Of the ground in earthquakes, c. 1300. The meaning "seize and shake" (someone or something else) is from early 14c. From late 14c. in reference to mixing ingredients, etc., by shaking a container. The meaning "weaken, impair" in any respect is from late 14c. on the notion of "make unstable." The meaning "rid oneself of by abrupt twists" is from c. 1200; the modern colloquial use for "get rid of, cast off, abandon" (by 1872, American English) is likely a new extension on the notion of "throw off by a jolting or abrupt action," perhaps with horses in mind. The verb also was used in Middle English as "evade" responsibility, etc.

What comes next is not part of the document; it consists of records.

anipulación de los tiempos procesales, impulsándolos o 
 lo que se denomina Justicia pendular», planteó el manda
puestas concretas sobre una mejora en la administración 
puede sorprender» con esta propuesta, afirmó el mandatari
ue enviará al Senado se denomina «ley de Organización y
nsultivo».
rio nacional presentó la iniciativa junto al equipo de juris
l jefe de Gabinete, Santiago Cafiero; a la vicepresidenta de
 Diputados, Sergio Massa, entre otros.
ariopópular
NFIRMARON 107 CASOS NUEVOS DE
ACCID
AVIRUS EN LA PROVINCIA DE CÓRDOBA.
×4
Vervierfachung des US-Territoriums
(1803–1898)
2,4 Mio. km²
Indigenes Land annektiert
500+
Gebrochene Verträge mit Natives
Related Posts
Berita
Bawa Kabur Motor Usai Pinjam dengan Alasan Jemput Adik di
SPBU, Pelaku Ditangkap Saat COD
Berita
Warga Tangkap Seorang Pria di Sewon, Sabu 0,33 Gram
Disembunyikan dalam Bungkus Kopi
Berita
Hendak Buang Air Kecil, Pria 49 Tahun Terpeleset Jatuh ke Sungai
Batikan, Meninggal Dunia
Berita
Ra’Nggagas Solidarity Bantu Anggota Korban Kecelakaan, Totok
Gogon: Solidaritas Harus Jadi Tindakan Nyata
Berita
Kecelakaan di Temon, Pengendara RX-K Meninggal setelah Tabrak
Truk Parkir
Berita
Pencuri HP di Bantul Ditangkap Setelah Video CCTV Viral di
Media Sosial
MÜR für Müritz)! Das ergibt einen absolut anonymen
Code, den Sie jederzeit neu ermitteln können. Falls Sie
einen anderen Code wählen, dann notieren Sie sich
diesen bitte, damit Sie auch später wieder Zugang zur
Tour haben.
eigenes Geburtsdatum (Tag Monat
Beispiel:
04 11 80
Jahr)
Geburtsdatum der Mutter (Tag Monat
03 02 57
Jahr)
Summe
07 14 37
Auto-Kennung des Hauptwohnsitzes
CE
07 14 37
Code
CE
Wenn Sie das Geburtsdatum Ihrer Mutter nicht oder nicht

To shake hands "greet or salute by grasping one another's hands" dates from 1530s. Colloquial shake a (loose) leg "hurry up" is recorded by 1904; to shake a heel (sometimes foot) is an old or provincial way to say "dance" (1660s); to shake (one's) elbow (1620s) meant "to gamble at dice." In 16c.-18c. English, shake (one's) ears was "bestir oneself," an image of animal awakenings. The phrase more _____ than you can shake a stick at "more than you can count" is attested from 1818 (Lancaster, Pa., "Journal"), American English. To shake (one's) head "move one's head from side to side as a sign of disapproval" is recorded from c. 1300.